----- TE LEZEN FRAGMENT -----

Voedingsmiddelen tegen spotprijzen

Jan Spoelstra.
Jan Spoelstra.

In 1948 moet Sluis en Groot zich verantwoorden voor haar reilen en zeilen tijdens de Tweede Wereldoorlog en maakt Jan Spoelstra hierover een rapport op. Uit dit rapport blijkt dat het niet alleen om roggebrood gaat. Personeel en gepensioneerde werknemers krijgen tijdens de bezettingsjaren olie, havermout, zout, tabak, bonen, kunstmest en brandhout. Op gehuurde grond verbouwt de firma tarwe waarvan 12.500 kg naar het personeel gaat. Groene erwten, kapucijners en aardappelen worden voor een spotprijs aan de werknemers aangeboden. En daar blijft het niet bij.
De illegaliteit ontvangt 10.000 kg oliezaad en 10.000 kg spinaziezaad. De Enkhuizer boot, de politie, het R.K. Gesticht, de Gereformeerde Diaconie, het ziekenhuis, de muloschool en nog vele andere instellingen worden allemaal voor een zeer zacht prijsje voorzien van bonen. Ook instellingen van buiten Enkhuizen worden niet vergeten. De spoorwegstakers, Radio Holland in Amsterdam, de Plantsoenendienst in Haarlem, allemaal ontvangen ze voor een spotprijs noodzakelijke voedingsmiddelen.

-----

## WAT TE DOEN
- a) Neem uit het fragment over Sluis en Groot woord voor woord alles over vanaf "De illegaliteit ontvangt" tot en met "spotprijs noodzakelijke voedingsmiddelen.".
- b) Hoeveel kilo van de tarwe die de firma op gehuurde grond verbouwt, gaat volgens het fragment over Sluis en Groot naar het personeel?
- c) Klopt elke bewering hieronder met het fragment over Sluis en Groot? Antwoord per bewering met ja of nee en citeer de woorden uit het fragment die de doorslag geven.
(i) Jan Spoelstra maakt in 1948 een rapport op over Sluis en Groot tijdens de Tweede Wereldoorlog.
(ii) De illegaliteit krijgt 10.000 kg spinaziezaad.
(iii) Instellingen van buiten Enkhuizen krijgen geen voedingsmiddelen.

----- VASTGELEGDE GEGEVENS -----

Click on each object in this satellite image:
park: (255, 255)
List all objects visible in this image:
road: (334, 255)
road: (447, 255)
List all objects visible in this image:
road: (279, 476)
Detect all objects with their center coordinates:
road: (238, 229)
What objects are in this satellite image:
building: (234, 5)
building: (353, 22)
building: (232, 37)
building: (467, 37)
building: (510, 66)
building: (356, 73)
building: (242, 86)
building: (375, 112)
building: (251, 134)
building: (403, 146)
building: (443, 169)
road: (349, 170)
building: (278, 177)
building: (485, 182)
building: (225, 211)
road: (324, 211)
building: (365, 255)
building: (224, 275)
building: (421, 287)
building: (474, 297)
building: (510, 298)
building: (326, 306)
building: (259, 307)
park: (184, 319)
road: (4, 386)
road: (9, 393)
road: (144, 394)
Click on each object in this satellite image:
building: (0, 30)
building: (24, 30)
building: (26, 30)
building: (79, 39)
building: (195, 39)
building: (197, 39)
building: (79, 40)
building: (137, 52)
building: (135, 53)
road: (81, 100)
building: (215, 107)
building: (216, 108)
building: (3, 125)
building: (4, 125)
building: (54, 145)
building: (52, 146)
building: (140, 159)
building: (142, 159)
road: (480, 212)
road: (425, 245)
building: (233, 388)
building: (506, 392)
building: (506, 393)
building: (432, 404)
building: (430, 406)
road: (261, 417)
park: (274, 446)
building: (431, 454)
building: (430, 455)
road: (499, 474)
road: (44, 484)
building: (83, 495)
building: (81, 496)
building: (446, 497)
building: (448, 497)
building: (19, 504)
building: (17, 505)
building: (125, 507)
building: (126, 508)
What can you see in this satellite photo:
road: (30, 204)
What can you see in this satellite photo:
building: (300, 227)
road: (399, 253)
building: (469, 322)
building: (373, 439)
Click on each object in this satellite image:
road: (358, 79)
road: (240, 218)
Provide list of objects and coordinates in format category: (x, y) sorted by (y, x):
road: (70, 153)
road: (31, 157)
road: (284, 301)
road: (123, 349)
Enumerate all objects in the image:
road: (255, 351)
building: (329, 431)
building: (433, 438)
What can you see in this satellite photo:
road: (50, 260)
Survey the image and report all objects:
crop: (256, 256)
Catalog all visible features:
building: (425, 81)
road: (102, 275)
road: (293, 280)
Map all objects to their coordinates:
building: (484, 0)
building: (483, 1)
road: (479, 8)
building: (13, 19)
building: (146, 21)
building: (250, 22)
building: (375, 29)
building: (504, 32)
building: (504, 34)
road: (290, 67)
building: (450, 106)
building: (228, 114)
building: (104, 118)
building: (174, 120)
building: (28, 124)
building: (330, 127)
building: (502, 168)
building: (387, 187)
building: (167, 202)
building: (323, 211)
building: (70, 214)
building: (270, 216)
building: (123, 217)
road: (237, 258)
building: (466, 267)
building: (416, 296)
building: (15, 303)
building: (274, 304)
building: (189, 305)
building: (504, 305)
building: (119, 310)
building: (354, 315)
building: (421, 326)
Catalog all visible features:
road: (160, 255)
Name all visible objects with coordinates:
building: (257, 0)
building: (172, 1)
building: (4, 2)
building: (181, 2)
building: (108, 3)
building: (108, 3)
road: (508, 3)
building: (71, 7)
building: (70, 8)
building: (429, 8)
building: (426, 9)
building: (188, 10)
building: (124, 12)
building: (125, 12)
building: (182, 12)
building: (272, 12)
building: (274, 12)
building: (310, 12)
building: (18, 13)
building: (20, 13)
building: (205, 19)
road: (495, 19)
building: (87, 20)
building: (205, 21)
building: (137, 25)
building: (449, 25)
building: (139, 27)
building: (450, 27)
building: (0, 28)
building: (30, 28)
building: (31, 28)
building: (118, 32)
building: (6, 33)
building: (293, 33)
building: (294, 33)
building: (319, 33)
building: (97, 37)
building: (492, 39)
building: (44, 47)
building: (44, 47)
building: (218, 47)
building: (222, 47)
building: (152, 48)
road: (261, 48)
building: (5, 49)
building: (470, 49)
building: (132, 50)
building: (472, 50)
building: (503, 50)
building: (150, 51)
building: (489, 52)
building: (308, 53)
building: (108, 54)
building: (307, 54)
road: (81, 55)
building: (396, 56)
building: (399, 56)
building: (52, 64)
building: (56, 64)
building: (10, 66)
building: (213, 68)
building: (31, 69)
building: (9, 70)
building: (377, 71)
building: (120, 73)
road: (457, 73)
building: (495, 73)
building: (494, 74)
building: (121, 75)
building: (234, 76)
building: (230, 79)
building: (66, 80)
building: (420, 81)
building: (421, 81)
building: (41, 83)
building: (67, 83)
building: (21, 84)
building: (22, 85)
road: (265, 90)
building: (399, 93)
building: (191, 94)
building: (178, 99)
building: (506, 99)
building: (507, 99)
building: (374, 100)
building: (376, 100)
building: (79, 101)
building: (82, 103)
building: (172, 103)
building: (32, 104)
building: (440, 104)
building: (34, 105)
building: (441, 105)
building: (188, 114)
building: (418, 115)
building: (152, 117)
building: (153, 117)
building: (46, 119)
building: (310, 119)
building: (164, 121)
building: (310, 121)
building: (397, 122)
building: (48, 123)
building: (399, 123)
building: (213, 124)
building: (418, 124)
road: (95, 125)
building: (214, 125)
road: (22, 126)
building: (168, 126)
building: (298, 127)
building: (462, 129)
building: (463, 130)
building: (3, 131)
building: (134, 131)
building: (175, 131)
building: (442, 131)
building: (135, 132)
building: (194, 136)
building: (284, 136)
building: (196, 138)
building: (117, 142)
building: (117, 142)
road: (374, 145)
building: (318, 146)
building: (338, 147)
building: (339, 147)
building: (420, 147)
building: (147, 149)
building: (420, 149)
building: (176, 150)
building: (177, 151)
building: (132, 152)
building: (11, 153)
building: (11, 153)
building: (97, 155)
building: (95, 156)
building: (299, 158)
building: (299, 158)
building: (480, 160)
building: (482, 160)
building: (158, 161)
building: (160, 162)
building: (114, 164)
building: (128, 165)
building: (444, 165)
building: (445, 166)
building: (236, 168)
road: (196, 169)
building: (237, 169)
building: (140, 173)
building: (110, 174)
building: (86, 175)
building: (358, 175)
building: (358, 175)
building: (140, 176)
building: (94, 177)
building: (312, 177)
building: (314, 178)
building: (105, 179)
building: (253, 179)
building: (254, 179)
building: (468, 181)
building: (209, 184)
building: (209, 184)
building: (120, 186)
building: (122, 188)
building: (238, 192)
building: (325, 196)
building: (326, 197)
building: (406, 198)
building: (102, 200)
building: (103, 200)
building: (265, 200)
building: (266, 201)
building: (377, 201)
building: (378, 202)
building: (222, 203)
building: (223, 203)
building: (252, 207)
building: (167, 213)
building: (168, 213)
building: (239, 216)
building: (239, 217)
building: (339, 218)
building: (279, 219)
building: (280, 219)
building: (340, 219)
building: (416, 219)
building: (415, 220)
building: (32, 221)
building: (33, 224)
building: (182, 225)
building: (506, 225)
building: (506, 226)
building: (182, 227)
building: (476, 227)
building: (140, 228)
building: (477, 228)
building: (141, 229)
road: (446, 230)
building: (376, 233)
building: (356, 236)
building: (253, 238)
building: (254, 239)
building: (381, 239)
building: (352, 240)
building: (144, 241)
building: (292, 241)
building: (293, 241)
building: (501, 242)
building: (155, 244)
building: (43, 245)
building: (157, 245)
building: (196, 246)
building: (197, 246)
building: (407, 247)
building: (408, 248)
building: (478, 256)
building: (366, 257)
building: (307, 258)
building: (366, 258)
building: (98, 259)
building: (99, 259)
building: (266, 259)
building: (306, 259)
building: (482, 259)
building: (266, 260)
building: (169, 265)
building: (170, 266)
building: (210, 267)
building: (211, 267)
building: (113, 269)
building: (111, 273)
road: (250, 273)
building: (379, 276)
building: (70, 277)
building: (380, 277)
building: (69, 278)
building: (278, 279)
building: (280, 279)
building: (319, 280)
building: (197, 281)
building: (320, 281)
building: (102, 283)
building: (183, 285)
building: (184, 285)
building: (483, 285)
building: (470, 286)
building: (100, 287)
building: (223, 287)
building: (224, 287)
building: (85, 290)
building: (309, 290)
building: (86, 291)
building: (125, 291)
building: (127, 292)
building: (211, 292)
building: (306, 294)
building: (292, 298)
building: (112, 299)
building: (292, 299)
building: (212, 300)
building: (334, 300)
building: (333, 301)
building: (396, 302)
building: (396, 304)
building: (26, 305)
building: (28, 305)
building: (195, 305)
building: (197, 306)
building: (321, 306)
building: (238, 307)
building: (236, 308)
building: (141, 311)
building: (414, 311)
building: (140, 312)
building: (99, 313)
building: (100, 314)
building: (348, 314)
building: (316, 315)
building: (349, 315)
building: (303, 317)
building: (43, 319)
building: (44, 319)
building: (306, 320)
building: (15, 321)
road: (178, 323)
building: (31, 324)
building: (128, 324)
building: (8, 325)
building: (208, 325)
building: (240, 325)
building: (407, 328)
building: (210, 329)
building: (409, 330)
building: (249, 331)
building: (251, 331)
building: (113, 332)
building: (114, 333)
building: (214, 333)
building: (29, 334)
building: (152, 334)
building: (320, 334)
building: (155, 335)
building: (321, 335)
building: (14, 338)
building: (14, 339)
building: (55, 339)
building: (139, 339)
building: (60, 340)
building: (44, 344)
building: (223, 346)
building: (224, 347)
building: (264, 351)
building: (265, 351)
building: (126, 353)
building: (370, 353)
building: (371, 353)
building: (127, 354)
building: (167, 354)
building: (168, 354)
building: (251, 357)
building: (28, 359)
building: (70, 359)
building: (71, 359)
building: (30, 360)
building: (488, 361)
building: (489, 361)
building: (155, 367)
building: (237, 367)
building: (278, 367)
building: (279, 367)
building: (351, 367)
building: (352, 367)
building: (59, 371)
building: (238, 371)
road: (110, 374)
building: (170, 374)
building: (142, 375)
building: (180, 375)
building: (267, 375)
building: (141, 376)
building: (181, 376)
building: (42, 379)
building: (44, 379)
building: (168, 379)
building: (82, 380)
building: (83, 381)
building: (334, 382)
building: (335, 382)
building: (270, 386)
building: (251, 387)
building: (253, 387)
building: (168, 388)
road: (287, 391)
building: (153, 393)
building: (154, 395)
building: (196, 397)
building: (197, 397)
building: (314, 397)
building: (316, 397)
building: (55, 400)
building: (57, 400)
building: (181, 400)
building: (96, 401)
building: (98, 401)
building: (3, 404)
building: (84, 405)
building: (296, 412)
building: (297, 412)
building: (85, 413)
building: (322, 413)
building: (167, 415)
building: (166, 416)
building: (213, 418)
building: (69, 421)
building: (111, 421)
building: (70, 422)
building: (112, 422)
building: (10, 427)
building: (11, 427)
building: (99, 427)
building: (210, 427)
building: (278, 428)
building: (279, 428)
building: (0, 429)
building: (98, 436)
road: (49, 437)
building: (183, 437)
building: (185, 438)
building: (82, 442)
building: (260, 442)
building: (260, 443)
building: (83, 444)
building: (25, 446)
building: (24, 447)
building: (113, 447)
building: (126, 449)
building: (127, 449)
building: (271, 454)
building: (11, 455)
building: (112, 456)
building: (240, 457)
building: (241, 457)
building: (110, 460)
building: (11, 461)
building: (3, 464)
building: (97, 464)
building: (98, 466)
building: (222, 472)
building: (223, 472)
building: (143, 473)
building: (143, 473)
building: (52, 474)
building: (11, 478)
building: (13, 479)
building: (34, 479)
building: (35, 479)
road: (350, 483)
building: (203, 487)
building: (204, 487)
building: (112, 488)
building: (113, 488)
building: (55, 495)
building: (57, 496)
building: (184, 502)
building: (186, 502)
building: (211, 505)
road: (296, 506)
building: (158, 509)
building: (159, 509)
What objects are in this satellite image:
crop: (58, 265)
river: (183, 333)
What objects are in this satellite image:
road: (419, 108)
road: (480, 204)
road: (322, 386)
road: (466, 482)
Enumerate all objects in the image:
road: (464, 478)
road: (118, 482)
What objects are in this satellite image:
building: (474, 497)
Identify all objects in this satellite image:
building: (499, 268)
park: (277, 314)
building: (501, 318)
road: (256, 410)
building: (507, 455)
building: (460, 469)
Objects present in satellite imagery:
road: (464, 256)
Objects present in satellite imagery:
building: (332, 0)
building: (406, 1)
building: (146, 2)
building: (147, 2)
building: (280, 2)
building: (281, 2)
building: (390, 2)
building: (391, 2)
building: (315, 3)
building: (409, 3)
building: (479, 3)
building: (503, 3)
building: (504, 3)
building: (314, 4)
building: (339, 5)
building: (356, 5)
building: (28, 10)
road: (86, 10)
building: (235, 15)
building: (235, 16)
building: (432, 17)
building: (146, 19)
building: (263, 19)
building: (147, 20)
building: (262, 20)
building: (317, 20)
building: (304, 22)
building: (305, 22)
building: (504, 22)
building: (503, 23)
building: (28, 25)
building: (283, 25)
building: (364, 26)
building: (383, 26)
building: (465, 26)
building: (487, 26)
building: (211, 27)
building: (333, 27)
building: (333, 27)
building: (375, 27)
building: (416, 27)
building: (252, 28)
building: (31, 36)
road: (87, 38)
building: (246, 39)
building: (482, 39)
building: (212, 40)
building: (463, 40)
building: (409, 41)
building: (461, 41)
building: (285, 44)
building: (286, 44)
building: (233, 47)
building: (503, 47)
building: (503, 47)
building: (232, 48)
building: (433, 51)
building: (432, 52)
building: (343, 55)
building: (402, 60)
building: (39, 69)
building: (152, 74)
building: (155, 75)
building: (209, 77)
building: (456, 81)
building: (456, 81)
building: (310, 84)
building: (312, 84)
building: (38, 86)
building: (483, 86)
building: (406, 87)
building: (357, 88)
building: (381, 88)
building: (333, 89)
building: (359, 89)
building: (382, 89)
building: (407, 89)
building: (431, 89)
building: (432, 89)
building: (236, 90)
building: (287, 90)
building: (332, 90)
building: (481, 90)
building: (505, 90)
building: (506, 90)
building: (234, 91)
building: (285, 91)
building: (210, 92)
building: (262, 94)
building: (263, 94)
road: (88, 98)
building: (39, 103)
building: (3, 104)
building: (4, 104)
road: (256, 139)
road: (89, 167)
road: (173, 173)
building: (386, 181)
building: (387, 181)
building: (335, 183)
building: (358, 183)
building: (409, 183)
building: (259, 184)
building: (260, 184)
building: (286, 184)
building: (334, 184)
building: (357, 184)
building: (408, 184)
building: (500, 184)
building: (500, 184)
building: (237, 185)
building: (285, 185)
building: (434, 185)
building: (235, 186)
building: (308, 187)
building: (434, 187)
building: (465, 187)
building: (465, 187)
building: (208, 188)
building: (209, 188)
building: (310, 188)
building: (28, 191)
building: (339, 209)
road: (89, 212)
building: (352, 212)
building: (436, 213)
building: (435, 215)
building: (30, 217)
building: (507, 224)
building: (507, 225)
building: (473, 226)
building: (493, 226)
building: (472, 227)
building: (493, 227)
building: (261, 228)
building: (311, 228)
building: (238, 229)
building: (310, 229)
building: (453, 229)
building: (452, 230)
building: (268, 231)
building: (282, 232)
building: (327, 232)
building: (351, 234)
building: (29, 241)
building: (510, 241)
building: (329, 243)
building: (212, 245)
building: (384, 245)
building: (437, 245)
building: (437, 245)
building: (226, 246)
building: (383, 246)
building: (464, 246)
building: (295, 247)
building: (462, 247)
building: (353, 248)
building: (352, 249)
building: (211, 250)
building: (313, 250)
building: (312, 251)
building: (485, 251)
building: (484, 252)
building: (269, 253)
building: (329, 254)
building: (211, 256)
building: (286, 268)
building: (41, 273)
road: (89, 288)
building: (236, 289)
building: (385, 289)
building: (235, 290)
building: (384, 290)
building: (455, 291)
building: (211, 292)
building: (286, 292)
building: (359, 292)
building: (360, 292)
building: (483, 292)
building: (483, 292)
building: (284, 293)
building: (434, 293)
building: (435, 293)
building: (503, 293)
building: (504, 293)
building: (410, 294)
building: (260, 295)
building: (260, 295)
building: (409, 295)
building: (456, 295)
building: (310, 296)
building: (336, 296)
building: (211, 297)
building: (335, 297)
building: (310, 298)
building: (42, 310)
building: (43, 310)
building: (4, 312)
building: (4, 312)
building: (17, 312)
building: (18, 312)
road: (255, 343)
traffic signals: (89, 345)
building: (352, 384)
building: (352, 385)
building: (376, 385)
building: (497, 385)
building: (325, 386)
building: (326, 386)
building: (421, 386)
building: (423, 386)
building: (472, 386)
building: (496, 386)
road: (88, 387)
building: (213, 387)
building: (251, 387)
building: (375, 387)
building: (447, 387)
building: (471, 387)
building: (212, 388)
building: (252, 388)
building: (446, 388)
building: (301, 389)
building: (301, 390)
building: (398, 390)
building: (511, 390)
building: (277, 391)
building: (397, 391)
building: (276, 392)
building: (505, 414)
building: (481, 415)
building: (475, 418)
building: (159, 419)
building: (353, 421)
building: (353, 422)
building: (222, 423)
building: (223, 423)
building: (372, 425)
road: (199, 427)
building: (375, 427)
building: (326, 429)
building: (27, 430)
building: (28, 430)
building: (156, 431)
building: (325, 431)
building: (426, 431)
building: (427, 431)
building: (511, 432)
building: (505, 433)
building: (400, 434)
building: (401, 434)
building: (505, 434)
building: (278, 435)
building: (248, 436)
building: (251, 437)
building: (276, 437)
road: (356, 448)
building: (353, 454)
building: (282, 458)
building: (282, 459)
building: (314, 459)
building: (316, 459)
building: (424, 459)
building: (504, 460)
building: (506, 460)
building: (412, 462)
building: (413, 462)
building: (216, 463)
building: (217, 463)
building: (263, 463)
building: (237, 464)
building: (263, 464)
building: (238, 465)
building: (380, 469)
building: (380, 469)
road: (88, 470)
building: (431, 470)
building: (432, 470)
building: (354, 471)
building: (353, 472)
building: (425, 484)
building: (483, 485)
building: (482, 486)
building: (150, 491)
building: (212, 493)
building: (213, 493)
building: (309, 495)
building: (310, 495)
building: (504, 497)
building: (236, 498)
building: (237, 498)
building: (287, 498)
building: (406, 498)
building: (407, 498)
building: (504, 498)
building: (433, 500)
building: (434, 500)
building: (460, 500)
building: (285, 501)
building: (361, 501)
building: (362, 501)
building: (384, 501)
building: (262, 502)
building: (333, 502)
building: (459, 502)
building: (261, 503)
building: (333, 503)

-----

## ANTWOORDEN
- a)
De illegaliteit ontvangt 10.000 kg oliezaad en 10.000 kg spinaziezaad. De Enkhuizer boot, de politie, het R.K. Gesticht, de Gereformeerde Diaconie, het ziekenhuis, de muloschool en nog vele andere instellingen worden allemaal voor een zeer zacht prijsje voorzien van bonen. Ook instellingen van buiten Enkhuizen worden niet vergeten. De spoorwegstakers, Radio Holland in Amsterdam, de Plantsoenendienst in Haarlem, allemaal ontvangen ze voor een spotprijs noodzakelijke voedingsmiddelen.

- b) 12.500 kg

- c)
(i) Ja: "In 1948 moet Sluis en Groot zich verantwoorden voor haar reilen en zeilen tijdens de Tweede Wereldoorlog en maakt Jan Spoelstra hierover een rapport op."
(ii) Ja: "De illegaliteit ontvangt 10.000 kg oliezaad en 10.000 kg spinaziezaad."
(iii) Nee: "Ook instellingen van buiten Enkhuizen worden niet vergeten."